What does 1 Peter 1:13 mean?
ESV: Therefore, preparing your minds for action, and being sober-minded, set your hope fully on the grace that will be brought to you at the revelation of Jesus Christ.
NIV: Therefore, with minds that are alert and fully sober, set your hope on the grace to be brought to you when Jesus Christ is revealed at his coming.
NASB: Therefore, prepare your minds for action, keep sober in spirit, set your hope completely on the grace to be brought to you at the revelation of Jesus Christ.
CSB: Therefore, with your minds ready for action, be sober-minded and set your hope completely on the grace to be brought to you at the revelation of Jesus Christ.
NLT: So prepare your minds for action and exercise self-control. Put all your hope in the gracious salvation that will come to you when Jesus Christ is revealed to the world.
KJV: Wherefore gird up the loins of your mind, be sober, and hope to the end for the grace that is to be brought unto you at the revelation of Jesus Christ;
NKJV: Therefore gird up the loins of your mind, be sober, and rest your hope fully upon the grace that is to be brought to you at the revelation of Jesus Christ;
Verse Commentary:
Where will we set our hope today, in this life, on this side of eternity? That's what Peter is addressing in verse 13.

What does it mean to set or fix our hope on something? It's a question of where we will turn to find meaning for our lives, to find relief from suffering, to fill up the emptiness that every soul experiences (Romans 8:22–25). With what will we occupy our hearts? In what will we invest our thoughts, energy, and focus? If all that Peter has told us so far in this letter is true—that we, as Christians, will be resurrected as Christ was, that God guards us and our inheritance with Him in eternity, that our salvation is secure—then there is only one logical place to set our hope. That is in God's grace to us at the future coming of Jesus, the moment in which all the longings of our hearts will be fully satisfied.

Still, even for those of us who believe, it is difficult for us to keep our hope set on that day. In fact, we are told to make a deliberate choice to set our hope there. We need to do this on purpose, instead of setting our hope on things that cannot truly satisfy, such as money, pleasure, or prestige. Obeying this command will take mental work. So Peter writes that we should stay alert, "preparing your minds for action."

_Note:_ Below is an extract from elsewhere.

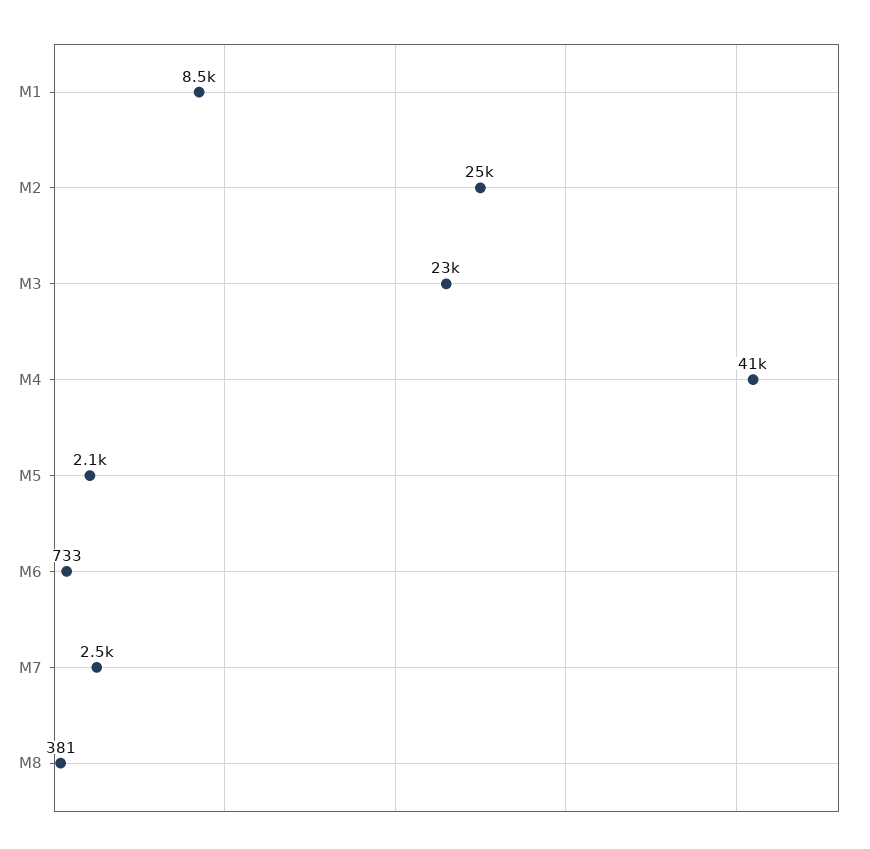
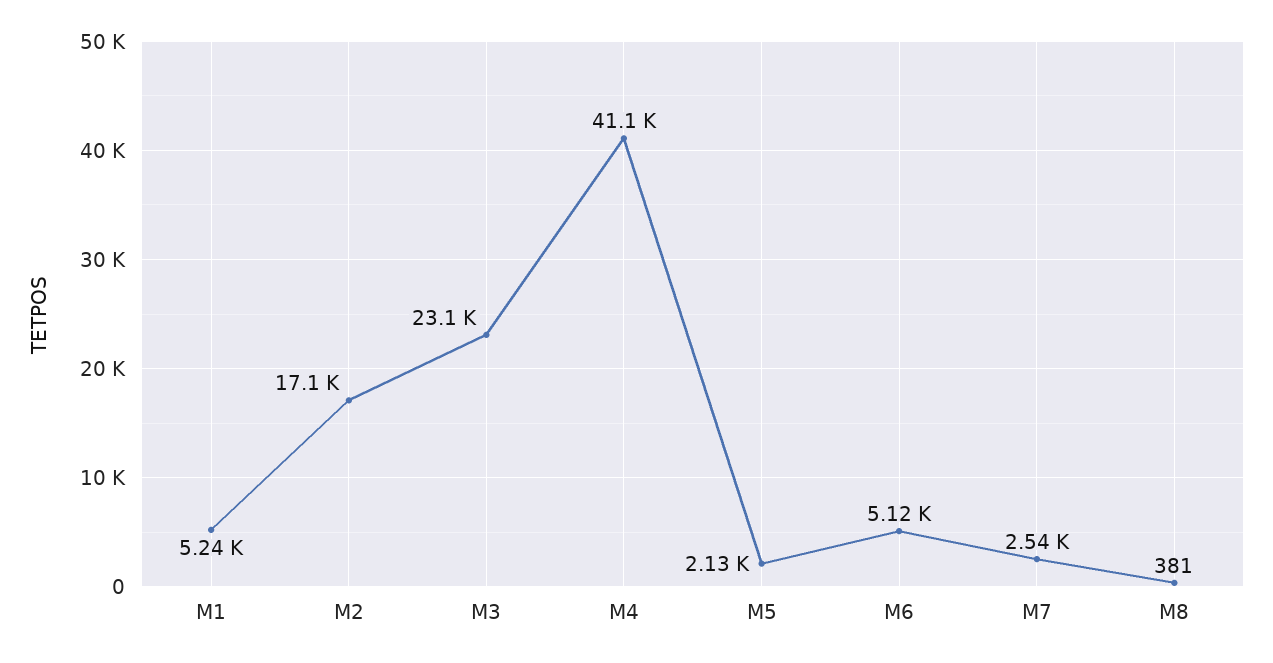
M1: 8500 -> 5240
M2: 25000 -> 17100
M6: 733 -> 5120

We must take control of where our thoughts go, and what our minds dwell on. If we do not fully engage in intentional hope-setting, we will be easily distracted by the false hope of satisfaction the world continually offers us.
Verse Context:
1 Peter 1:13–25 describes how Christians—those God has caused to be born again—should live now. We must mentally engage in setting all of our hope in God’s future grace for us. We must choose to act as those who are God’s own people, rejecting the evil desires that drove our actions before we knew better. Our choices matter. Our God placed a high value on our lives, paying for them with the blood of Christ. Since God has made us able, we must now strive to earnestly give love to each other.
Chapter Summary:
Peter, the apostle of Jesus, writes a letter to Christians facing persecution to comfort them with the truth of who they are in Christ—children of God with every reason to rejoice in their salvation and future glory in eternity. Next, he urges them to live like the holy ones of God they already are by obeying God now, loving each other earnestly, and placing all of their hope in the endless life to come.
Chapter Context:
This beautiful, profound, and challenging first chapter of 1 Peter lays the foundation for the rest of Peter’s letter. In spite of whatever suffering we may face, God Himself has already shown us great mercy in Christ by including us in His family! Jesus is our living hope. Our future is secure and endless and perfect. As the children of God we have every reason to rejoice, even in this present darkness. Peter then calls us to prepare ourselves to live as the holy people God has made us to be.
Book Summary:
Some 30 years after the resurrection of Jesus, Christians are facing greater persecution for their faith. How should they respond? How should we respond to suffering today? The apostle Peter writes this letter both to comfort believers and to encourage them to stay strong. He urges them to put all their hope in their perfect future with Christ, and to obey and trust Him in the present, even in their suffering. Christ suffered greatly; now the Christ-followers have the opportunity to follow Him even in this, showing His grace and power in their hopefulness, obedience, and faith.